Records drawn from a dataset:
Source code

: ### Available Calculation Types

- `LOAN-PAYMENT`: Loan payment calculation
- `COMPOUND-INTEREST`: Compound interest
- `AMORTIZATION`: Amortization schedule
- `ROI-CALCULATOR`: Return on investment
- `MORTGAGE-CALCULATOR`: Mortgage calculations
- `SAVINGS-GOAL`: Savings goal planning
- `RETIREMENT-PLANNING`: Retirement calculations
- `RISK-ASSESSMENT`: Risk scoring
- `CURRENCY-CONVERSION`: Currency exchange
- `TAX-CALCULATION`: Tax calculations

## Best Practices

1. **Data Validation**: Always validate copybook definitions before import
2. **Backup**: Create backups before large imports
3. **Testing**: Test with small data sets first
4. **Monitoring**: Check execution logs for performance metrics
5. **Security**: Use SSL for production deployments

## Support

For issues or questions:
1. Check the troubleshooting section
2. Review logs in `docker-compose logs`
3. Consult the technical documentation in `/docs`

(TASK TO COMPLETE) Would you transcribe all of the data, keeping each line exact?

(SOLUTION TO THE EXERCISE)
Source code

: ### Available Calculation Types

- `LOAN-PAYMENT`: Loan payment calculation
- `COMPOUND-INTEREST`: Compound interest
- `AMORTIZATION`: Amortization schedule
- `ROI-CALCULATOR`: Return on investment
- `MORTGAGE-CALCULATOR`: Mortgage calculations
- `SAVINGS-GOAL`: Savings goal planning
- `RETIREMENT-PLANNING`: Retirement calculations
- `RISK-ASSESSMENT`: Risk scoring
- `CURRENCY-CONVERSION`: Currency exchange
- `TAX-CALCULATION`: Tax calculations

## Best Practices

1. **Data Validation**: Always validate copybook definitions before import
2. **Backup**: Create backups before large imports
3. **Testing**: Test with small data sets first
4. **Monitoring**: Check execution logs for performance metrics
5. **Security**: Use SSL for production deployments

## Support

For issues or questions:
1. Check the troubleshooting section
2. Review logs in `docker-compose logs`
3. Consult the technical documentation in `/docs`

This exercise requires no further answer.